Le tribunal correctionnel de Paris a prononcé cette décision à l'encontre d'Éric Dupond-Moretti après qu'il a accusé le magistrat Édouard Levrault, alors en mission à Monaco, d’avoir divulgué des informations confidentielles dans un dossier où il intervenait en tant qu'avocat. C’est ce qu'affirme Franceinfo.
En plus de l’amende, Dupond-Moretti devra également régler 4 000 euros de dommages et intérêts, solidairement avec son éditeur Michel Lafon, qui a lui aussi été condamné à 500 euros d’amende.
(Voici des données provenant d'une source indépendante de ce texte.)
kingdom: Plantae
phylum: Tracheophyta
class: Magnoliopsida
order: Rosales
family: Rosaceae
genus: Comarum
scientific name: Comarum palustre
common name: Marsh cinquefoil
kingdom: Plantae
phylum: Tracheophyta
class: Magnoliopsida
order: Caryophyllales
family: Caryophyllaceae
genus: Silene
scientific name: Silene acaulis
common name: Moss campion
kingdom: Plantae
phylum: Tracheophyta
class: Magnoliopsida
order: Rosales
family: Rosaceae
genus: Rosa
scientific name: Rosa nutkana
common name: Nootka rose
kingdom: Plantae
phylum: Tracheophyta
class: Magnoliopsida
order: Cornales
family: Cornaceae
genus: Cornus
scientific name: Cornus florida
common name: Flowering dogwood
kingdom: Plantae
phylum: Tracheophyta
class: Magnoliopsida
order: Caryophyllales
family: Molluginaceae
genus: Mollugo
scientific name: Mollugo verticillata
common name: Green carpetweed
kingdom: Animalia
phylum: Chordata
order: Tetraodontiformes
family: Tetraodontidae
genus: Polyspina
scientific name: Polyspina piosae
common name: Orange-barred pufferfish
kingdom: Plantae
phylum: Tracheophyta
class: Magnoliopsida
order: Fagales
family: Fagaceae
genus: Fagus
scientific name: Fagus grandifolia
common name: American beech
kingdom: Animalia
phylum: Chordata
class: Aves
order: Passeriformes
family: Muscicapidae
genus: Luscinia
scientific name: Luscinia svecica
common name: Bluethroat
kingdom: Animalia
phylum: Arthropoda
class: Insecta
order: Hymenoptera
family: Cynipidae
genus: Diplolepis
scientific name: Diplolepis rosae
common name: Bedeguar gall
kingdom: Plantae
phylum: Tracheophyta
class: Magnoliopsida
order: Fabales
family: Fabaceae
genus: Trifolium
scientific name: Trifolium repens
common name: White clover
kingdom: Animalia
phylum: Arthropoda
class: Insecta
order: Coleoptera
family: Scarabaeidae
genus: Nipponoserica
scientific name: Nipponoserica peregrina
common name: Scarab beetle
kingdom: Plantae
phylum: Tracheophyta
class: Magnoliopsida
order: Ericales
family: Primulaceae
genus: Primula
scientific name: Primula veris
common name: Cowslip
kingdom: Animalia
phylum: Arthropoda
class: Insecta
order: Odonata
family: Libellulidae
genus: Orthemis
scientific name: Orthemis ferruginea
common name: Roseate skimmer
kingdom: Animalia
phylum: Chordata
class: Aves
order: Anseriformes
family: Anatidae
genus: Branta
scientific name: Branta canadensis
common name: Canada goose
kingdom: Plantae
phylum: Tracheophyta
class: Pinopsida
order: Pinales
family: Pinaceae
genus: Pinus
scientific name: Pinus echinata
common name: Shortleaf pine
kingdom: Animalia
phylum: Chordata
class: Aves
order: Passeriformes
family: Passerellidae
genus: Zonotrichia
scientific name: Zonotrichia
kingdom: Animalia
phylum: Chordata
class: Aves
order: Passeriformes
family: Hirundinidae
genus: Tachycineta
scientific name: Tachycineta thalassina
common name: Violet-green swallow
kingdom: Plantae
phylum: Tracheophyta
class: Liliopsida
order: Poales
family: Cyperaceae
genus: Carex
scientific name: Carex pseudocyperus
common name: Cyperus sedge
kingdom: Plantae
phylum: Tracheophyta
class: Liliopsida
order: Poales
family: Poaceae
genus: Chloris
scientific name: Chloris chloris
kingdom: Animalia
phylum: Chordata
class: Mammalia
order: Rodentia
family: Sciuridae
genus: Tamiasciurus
En avril, Édouard Levrault avait dénoncé "la malveillance" et la "haine vindicative" de Dupond-Moretti, et avait demandé 30 000 euros de dommages et intérêts.
"Pas de violation du secret de l'instruction"
Le litige entre les deux hommes provient d'une affaire impliquant un commissaire de police monégasque, défendu par Éric Dupond-Moretti, qui était alors avocat, et dont l’instruction était dirigée par le juge Levrault. Ce dernier avait mentionné le dossier lors d'une émission diffusée sur France 3, ce qui a conduit Dupond-Moretti à considérer cela comme une atteinte au secret de l’instruction, réclamant des sanctions disciplinaires.
Cependant, l'Inspection générale de la Justice a conclu qu'Édouard Levrault n’avait "pas commis de violation du secret professionnel ou de l'instruction", comme l’a précisé Me François Saint-Pierre, l’avocat de Levrault lors de l’audience. Par ailleurs, le Conseil supérieur de la magistrature a affirmé que le juge n’avait "pas dépassé les limites de sa liberté d'expression." Cette affaire met ainsi en lumière les tensions au sein du système judiciaire français et pourrait avoir des répercussions sur la perception de l’autorité de la justice.